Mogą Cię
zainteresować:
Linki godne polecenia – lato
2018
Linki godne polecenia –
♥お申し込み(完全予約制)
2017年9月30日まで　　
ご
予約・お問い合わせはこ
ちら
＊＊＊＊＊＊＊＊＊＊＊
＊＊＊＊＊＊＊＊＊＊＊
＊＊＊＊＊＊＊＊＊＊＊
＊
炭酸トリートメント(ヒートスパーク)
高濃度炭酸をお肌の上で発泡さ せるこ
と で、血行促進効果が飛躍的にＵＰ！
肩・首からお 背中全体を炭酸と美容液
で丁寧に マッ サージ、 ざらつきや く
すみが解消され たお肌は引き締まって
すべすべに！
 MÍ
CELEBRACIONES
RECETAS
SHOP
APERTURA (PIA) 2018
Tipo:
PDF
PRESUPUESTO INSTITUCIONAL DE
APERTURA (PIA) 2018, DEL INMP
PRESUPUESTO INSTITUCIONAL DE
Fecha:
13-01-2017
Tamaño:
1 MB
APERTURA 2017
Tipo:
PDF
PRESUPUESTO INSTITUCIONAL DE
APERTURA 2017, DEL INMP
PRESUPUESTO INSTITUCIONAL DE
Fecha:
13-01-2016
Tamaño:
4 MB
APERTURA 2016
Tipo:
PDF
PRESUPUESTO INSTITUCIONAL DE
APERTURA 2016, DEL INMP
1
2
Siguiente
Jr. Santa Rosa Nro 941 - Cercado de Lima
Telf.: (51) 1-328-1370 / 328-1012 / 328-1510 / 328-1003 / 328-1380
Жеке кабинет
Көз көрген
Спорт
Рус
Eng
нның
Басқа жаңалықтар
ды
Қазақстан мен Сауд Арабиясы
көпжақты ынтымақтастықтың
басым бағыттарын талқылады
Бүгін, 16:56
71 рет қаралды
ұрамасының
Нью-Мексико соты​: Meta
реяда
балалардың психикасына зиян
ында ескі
──────────────────────────────
• WORK TO COMPLETE: Copy the listing above word for word, keeping every line in its original order.

• PROBLEM SOLUTION:
Mogą Cię
zainteresować:
Linki godne polecenia – lato
2018
Linki godne polecenia –
♥お申し込み(完全予約制)
2017年9月30日まで　　
ご
予約・お問い合わせはこ
ちら
＊＊＊＊＊＊＊＊＊＊＊
＊＊＊＊＊＊＊＊＊＊＊
＊＊＊＊＊＊＊＊＊＊＊
＊
炭酸トリートメント(ヒートスパーク)
高濃度炭酸をお肌の上で発泡さ せるこ
と で、血行促進効果が飛躍的にＵＰ！
肩・首からお 背中全体を炭酸と美容液
で丁寧に マッ サージ、 ざらつきや く
すみが解消され たお肌は引き締まって
すべすべに！
 MÍ
CELEBRACIONES
RECETAS
SHOP
APERTURA (PIA) 2018
Tipo:
PDF
PRESUPUESTO INSTITUCIONAL DE
APERTURA (PIA) 2018, DEL INMP
PRESUPUESTO INSTITUCIONAL DE
Fecha:
13-01-2017
Tamaño:
1 MB
APERTURA 2017
Tipo:
PDF
PRESUPUESTO INSTITUCIONAL DE
APERTURA 2017, DEL INMP
PRESUPUESTO INSTITUCIONAL DE
Fecha:
13-01-2016
Tamaño:
4 MB
APERTURA 2016
Tipo:
PDF
PRESUPUESTO INSTITUCIONAL DE
APERTURA 2016, DEL INMP
1
2
Siguiente
Jr. Santa Rosa Nro 941 - Cercado de Lima
Telf.: (51) 1-328-1370 / 328-1012 / 328-1510 / 328-1003 / 328-1380
Жеке кабинет
Көз көрген
Спорт
Рус
Eng
нның
Басқа жаңалықтар
ды
Қазақстан мен Сауд Арабиясы
көпжақты ынтымақтастықтың
басым бағыттарын талқылады
Бүгін, 16:56
71 рет қаралды
ұрамасының
Нью-Мексико соты​: Meta
реяда
балалардың психикасына зиян
ында ескі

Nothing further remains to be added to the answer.